La cultura della legalità, che impone il rispetto di regole e dell’altro, sembra non reggere il paragone con quella dell’illegalità che invece garantisce nell’immediato il soddisfacimento dei bisogni. Quanto è duro scontrarsi con questa forma di realtà e cosa può aiutarci nell’indirizzare verso la legalità i giovani sempre più pessimisti verso il futuro?
Il figlio primogenito di un boss della Locride, il dott. Vincenzo Carrozza, è oggi un affermato medico, volontario nelle missioni umanitarie all’estero. La sua difficile vita è stata orientata al riscatto e il periodo delle scelte è stato progressivo ed esistenziale. In giovinezza, dopo essere stato scarcerato, scappa dalla sua terra per evitare di cadere nei perversi compromessi dell’essere servo. Fuggire via per poter essere uguale agli altri ed avere le stesse possibilità di vita, per non essere guardato con sospetto, per non essere egli stesso terreno fertile d’improvvisati burattinai. Consegue la laurea in medicina, crea una sua famiglia, lontano dal luogo in cui sarebbero contati i suoi privilegi di nascita e la prevaricazione mafiosa.
E’ stato un coraggioso netto rifiuto al navigare nelle paludi della giungla del sistema criminale, che adesso fermamente osteggia con pensieri, azioni e preziose pubblicazioni, coltivando dentro il cuore orizzonti più vasti e alti, nonostante il suo cognome, il paese di nascita e la sua storia. Una storia emblematica che potrebbe essere la speranza di ogni ragazzo di Calabria.
Un’attualità incredibile quella che ci si ritrova ad osservare leggendo il suo libro che parla degli anni ‘80. Viene da chiedersi se la volontà di distruggere “il sistema” sia reale. Cosa ne pensa?

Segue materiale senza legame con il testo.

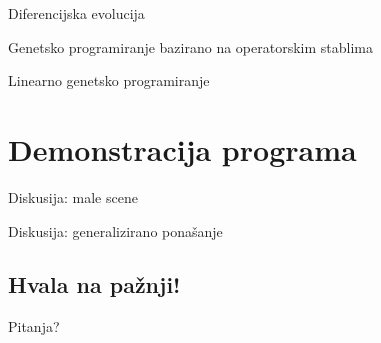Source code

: \documentclass{beamer}
\begin{document}
  \begin{frame}{Diferencijska evolucija}
  \end{frame}

  \begin{frame}{Genetsko programiranje bazirano na operatorskim stablima}
  \end{frame}

  \begin{frame}{Linearno genetsko programiranje}
  \end{frame}

  \section*{Demonstracija programa}

  \begin{frame}{Diskusija: male scene}
  \end{frame}

  \begin{frame}{Diskusija: generalizirano ponašanje}
  \end{frame}
  
  \begin{frame}[plain]
  	\section*{Hvala na pažnji!}
  	\hspace{15em}Pitanja?
  \end{frame}
  
\end{document}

‘Ndrangheta, omicidi, guerre di mafia, droga, emigrazione, lavoro che non c’é. E’ convinzione comune che il male non abita solo in Calabria, così come la violenza, il destino, la morte. Nella Calabria prevale la testa criminale saldata ad un corpo economico, politico, istituzionale connivente e ubbidiente.
In una società che somiglia alla vecchiaia piuttosto che alla giovinezza, col tempo è cambiato poco. Si è permesso fosse divorata ogni bellezza, sventrando, deturpando e distruggendo questo pezzo di sud al punto che spesso ci si vergogna di esibire un’inflessione che è diventata, in tutto il mondo, la colonna sonora della violenza, del sottosviluppo, della rozzezza.
Invece in Calabria alcuni uomini e donne sono in cammino, senza guide, sforzandosi di comprendere le ragioni storiche ed antropologiche della scelta di campo dei malavitosi, rinnovando la speranza illuministica attraverso il sapere. E sono gli intellettuali che dovranno indicare la via, ribellandosi alla crescente uniformità del nostro mondo, perché “non è la verità che arma l’intolleranza ma la pretesa del suo monopolio, la presunzione di esserne i portatori esclusivi”.